‘Call me Edith, everyone does. Look, I’m really sorry if I was a bit short,’ she told him again. ‘I shouldn’t have, it’s just that you look so….’ She frowned. ‘There’s a portrait, you see … well, I’ll show you later, then you’ll understand. But as I was saying, there’s no point me making a fuss. If Gran thinks you should be here, then here’s where you have to be.’
‘She’s been very helpful. We fixed things up earlier in the week and I moved in this morning. Your grandmother’s friend in the village told her about me and that I was looking for somewhere to live. She vouched for me because her sister used to live next door to us.’ Rory filled her in on some details. ‘I’m starting a new job at the university next term and this gives me a good base for getting to know my way about and doing some leisurely house-hunting.’
Edith shivered, suddenly cold. ‘Earlier in the week? You were here? When was that? Was it before or after Grandpa’s accident?’
He stared at her abrupt question. ‘I heard about that. It was the same day, I think, Wednesday. At least, I think it was that night he was injured, wasn’t it? Why? Does it make a difference? I promise not to get underfoot.’
‘It’s not that … oh, never mind.’ She still felt chilled and suddenly very tired as well as paranoid. Somebody walking over her grave, perhaps? ‘I was just wondering, that’s all.’ She led him through the original stone-flagged entrance into Locksley Farm Place. ‘Let’s go and have a cup of tea,’ she suggested. ‘I’m parched.’
Rory lagged behind, staring up at the entrance. ‘You’d never know this was here, would you,’ he said, nodding towards the mediaeval building. ‘Tucked round here you don’t see it at all when you come up the drive, it’s amazing.’
He caught up with Edith and as they crossed the great hall Rory paused to look around. The room was dominated by an enormous refectory table that stood across one end, gleaming with centuries of elbow grease. Silver pots filled with roses stood at either end and there was a larger flower arrangement in the middle.
‘I see the village Flower Club ladies have been here.’ Edith looked puzzled as she nodded towards the artfully elegant display. ‘I wonder why. Maybe it’s just a compliment to Gran as she used to be their chairman.’
Rory was clearly only half listening. ‘This table is incredible,’ he murmured, stroking it with an appreciative hand.
‘It is, isn’t it,’ she agreed, giving him an approving look as her suspicions faded into the background. ‘It’s the genuine article too. My umpteenth great-grandmother is supposed to have pinched it from her convent during the Dissolution of the Monasteries. Though, to be more accurate, she sent for it when the convent was closed down as she had already run away with my umpteenth great-grandfather.

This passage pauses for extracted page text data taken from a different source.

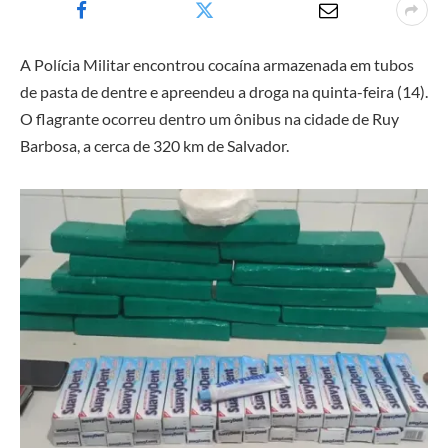
A Polícia Militar encontrou cocaína armazenada em tubos
de pasta de dentre e apreendeu a droga na quinta-feira (14).
O flagrante ocorreu dentro um ônibus na cidade de Ruy
Barbosa, a cerca de 320 km de Salvador.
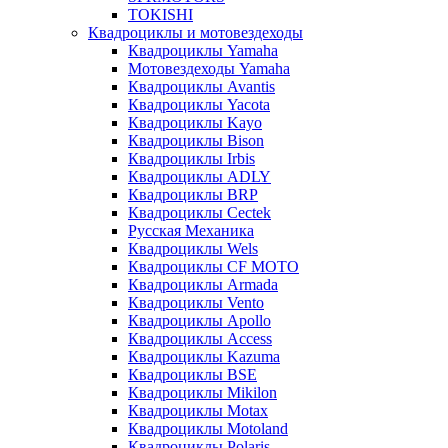
TOKISHI
Квадроциклы и мотовездеходы
Квадроциклы Yamaha
Мотовездеходы Yamaha
Квадроциклы Avantis
Квадроциклы Yacota
Квадроциклы Kayo
Квадроциклы Bison
Квадроциклы Irbis
Квадроциклы ADLY
Квадроциклы BRP
Квадроциклы Cectek
Русская Механика
Квадроциклы Wels
Квадроциклы CF MOTO
Квадроциклы Armada
Квадроциклы Vento
Квадроциклы Apollo
Квадроциклы Access
Квадроциклы Kazuma
Квадроциклы BSE
Квадроциклы Mikilon
Квадроциклы Motax
Квадроциклы Motoland
Квадроциклы Polaris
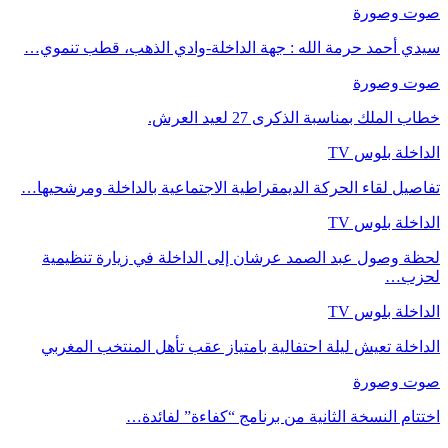
صوت وصورة
سيدي أحمد حرمة الله : جهة الداخلة-وادي الذهب، قطب تنموي…
صوت وصورة
خطاب الملك بمناسبة الذكرى 27 لعيد العرش.
الداخلة بلوس TV
تفاصيل لقاء الحركة الديمقراطية الاجتماعية بالداخلة ومرشحيها…
الداخلة بلوس TV
لحظة وصول عبد الصمد عرشان إلى الداخلة في زيارة تنظيمية
لحزب…
الداخلة بلوس TV
الداخلة تعيش ليلة احتفالية بامتياز عقب تأهل المنتخب المغربي
صوت وصورة
اختتام النسخة الثانية من برنامج “كفاءة” لفائدة…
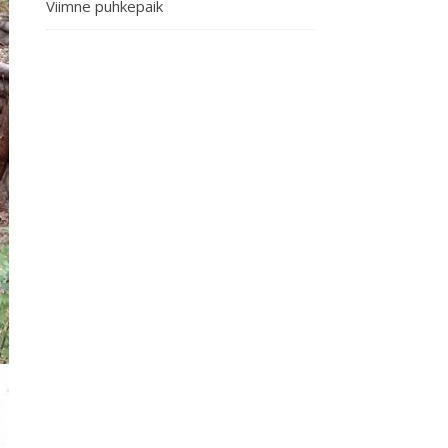
Viimne puhkepaik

I doubt she paid anything for it; the legend says she was a tough cookie.’
‘A runaway nun?’ He looked intrigued.
She was gratified to note his interest so she continued. ‘It’s said that they were distant cousins and forbidden to marry because her family were poor. His father actually bought off her parents with the price of her dowry to the convent so he must have taken the affair seriously. There’s no way of knowing why she went along with it and took her final vows. Maybe they forced her, or perhaps she was just biding her time.’
She took out a tissue and wiped up a scatter of drops of water from the flowers. ‘Anyway, two years later, at the time Henry VIII started getting heavy with the monasteries, she and her cousin, Richard Attlin, turned up at the Angel House bearing a marriage certificate that might very well have been legal. Apparently, everyone turned a blind eye and it was never queried. The forbidding father had died, which was why Richard took off to fetch her and as the convent was broken up soon afterwards, I don’t suppose anyone thought it was worth checking.’
‘The Angel House?’ Rory enquired. ‘I thought it was called Locksley Farm Place?’
‘Quite correct, so it is. The Angel House is just the local name for it. The old name of the village was Locksley Angelorum and now it’s officially just Locksley, which, by the way, is nothing to do with Robin of Locksley; we’re a long way south of Nottingham.’ She perched on the edge of the great table and watched Rory make a leisurely circuit round the room.
‘This place is incredible. When I was fixing things up I didn’t actually come in here,’ he told her as he gazed in awe at ancient beams that spanned the soaring height of the hall, then paused, as everyone always did, to peer up the chimney of the huge stone hearth. ‘Hey, I can see the sky a long way up.’ He cast a sardonic glance at the smoke-blackened stonework and grinned at her. ‘I see it smokes; it must be fun here in the winter.’